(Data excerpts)
* * *
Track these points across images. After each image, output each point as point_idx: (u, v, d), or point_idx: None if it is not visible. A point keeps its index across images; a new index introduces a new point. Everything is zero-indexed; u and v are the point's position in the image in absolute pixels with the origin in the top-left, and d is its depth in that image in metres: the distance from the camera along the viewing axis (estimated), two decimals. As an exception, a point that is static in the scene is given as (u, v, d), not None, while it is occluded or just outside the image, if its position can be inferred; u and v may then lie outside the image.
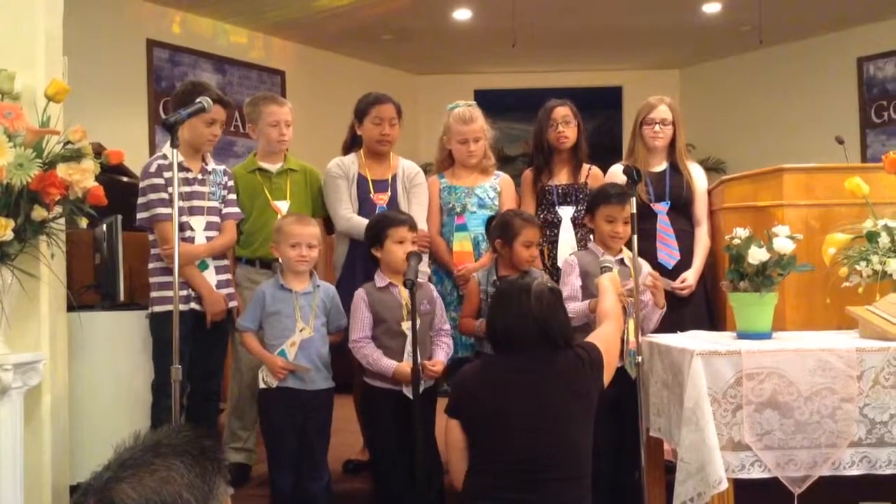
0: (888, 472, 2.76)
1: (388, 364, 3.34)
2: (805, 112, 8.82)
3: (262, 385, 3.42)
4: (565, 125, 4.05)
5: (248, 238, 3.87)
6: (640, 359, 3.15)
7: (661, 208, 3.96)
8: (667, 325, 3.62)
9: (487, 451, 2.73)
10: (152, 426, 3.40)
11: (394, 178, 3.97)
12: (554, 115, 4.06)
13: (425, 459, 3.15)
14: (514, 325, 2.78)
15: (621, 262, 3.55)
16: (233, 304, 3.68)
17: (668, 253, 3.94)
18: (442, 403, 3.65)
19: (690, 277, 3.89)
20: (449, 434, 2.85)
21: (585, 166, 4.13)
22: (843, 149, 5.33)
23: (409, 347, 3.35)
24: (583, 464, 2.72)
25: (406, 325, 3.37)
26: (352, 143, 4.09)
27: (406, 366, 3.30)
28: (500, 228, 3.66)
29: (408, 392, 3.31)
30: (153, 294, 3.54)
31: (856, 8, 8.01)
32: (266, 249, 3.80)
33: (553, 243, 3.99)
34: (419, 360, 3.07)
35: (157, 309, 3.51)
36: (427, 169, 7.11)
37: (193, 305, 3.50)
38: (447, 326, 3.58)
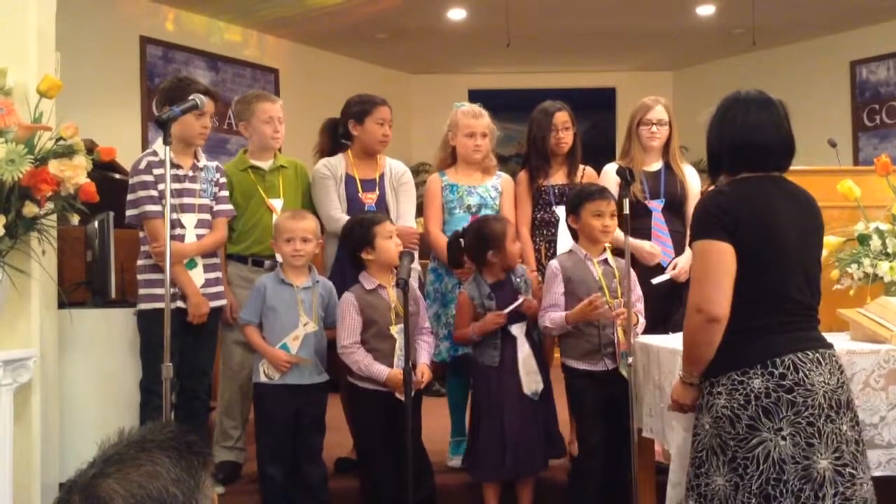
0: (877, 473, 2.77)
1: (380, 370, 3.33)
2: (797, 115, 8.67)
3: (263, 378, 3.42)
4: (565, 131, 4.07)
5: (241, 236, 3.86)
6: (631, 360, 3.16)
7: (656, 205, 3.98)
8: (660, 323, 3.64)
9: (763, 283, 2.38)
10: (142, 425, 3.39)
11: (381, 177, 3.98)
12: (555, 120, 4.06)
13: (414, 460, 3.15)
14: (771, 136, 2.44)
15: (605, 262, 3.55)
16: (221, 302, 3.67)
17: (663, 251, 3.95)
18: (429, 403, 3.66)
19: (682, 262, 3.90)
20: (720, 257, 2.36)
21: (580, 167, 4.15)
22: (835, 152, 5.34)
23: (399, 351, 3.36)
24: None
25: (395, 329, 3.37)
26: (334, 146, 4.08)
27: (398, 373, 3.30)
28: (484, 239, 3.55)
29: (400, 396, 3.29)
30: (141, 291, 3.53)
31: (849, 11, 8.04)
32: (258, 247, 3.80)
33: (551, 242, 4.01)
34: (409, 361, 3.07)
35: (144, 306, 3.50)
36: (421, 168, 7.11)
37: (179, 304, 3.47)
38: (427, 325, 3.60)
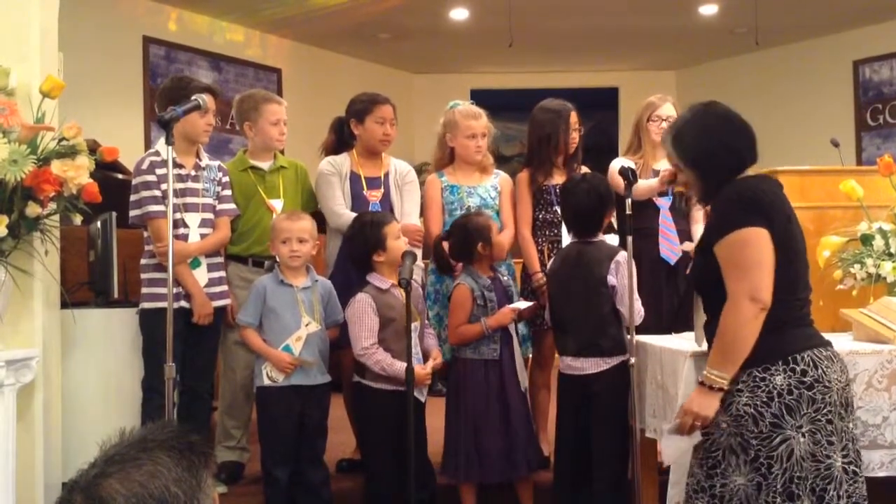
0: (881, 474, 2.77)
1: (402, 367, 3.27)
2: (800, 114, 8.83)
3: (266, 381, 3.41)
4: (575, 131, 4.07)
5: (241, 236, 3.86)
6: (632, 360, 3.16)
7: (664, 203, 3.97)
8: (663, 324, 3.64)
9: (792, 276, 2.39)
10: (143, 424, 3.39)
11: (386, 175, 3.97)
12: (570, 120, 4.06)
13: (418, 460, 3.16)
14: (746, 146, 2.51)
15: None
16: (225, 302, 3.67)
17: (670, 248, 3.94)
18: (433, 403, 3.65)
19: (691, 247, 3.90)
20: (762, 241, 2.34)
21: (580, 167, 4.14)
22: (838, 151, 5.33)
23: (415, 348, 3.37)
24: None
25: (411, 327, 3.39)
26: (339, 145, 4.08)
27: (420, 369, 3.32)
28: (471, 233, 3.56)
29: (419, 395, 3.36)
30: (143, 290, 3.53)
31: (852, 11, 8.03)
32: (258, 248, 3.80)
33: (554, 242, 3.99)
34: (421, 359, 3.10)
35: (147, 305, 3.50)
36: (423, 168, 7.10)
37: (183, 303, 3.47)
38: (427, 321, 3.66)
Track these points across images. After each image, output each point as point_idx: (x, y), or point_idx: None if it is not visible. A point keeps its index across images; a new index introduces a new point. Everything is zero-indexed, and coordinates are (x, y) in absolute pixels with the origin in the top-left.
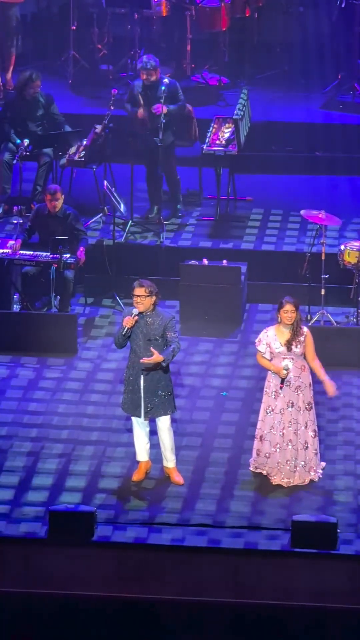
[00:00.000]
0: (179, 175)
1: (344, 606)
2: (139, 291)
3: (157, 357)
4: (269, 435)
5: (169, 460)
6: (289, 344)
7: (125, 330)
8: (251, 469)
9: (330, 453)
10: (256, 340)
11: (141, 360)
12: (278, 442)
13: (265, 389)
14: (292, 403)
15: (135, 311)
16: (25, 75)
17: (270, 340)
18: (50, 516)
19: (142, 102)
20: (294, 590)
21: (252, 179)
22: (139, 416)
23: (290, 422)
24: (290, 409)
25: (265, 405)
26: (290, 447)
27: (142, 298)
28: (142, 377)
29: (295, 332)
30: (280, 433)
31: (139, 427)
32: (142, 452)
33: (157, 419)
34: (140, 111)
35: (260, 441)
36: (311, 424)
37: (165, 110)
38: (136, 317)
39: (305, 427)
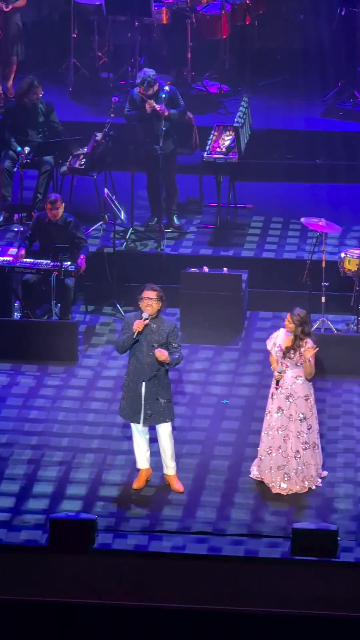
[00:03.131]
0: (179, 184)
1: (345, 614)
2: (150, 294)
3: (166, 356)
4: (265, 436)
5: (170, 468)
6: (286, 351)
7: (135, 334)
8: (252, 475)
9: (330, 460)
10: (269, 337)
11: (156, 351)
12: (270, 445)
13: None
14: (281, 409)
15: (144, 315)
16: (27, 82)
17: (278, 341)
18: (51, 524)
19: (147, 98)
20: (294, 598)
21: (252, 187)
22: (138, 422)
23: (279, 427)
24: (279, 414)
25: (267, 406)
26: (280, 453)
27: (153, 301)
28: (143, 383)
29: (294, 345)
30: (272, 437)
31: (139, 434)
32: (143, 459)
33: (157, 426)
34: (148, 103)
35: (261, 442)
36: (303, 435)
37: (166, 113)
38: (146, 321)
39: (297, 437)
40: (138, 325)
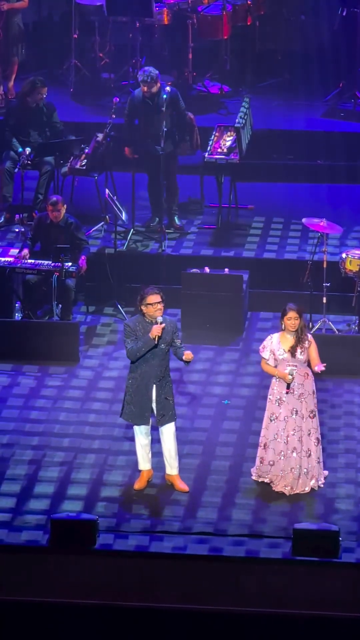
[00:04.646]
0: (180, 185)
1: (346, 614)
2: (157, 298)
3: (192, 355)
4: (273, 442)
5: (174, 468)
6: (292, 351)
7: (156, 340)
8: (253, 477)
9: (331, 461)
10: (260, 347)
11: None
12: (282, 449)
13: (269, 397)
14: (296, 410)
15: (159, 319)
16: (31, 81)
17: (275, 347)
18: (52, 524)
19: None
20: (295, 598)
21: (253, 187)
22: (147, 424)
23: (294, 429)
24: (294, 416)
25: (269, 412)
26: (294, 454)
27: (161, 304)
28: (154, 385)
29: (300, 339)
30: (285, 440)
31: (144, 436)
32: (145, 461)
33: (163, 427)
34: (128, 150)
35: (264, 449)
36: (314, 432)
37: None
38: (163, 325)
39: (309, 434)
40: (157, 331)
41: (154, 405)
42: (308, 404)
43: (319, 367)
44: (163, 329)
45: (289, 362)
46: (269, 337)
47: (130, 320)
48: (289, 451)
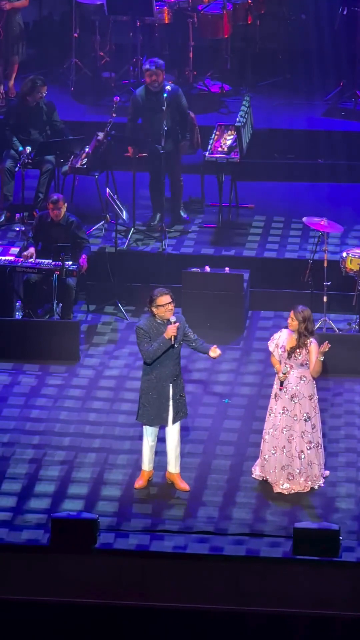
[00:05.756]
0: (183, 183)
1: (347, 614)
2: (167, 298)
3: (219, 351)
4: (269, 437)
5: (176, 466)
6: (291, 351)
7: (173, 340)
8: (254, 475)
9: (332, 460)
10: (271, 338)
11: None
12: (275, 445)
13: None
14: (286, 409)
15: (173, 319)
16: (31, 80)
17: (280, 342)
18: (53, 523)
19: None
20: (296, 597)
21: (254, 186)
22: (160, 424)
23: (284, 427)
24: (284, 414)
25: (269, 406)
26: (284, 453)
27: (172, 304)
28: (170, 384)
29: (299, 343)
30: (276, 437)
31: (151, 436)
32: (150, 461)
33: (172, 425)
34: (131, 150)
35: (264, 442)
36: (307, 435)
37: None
* * *
» **What is expected**
Only the lines from the one containing "43: (319, 367)" through the final line of the records should be retyped, exactly, with every picture omitted.

» **Reply**
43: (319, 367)
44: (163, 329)
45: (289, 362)
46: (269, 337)
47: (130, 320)
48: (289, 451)
[00:05.756]
0: (183, 183)
1: (347, 614)
2: (167, 298)
3: (219, 351)
4: (269, 437)
5: (176, 466)
6: (291, 351)
7: (173, 340)
8: (254, 475)
9: (332, 460)
10: (271, 338)
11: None
12: (275, 445)
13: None
14: (286, 409)
15: (173, 319)
16: (31, 80)
17: (280, 342)
18: (53, 523)
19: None
20: (296, 597)
21: (254, 186)
22: (160, 424)
23: (284, 427)
24: (284, 414)
25: (269, 406)
26: (284, 453)
27: (172, 304)
28: (170, 384)
29: (299, 343)
30: (276, 437)
31: (151, 436)
32: (150, 461)
33: (172, 425)
34: (131, 150)
35: (264, 442)
36: (307, 435)
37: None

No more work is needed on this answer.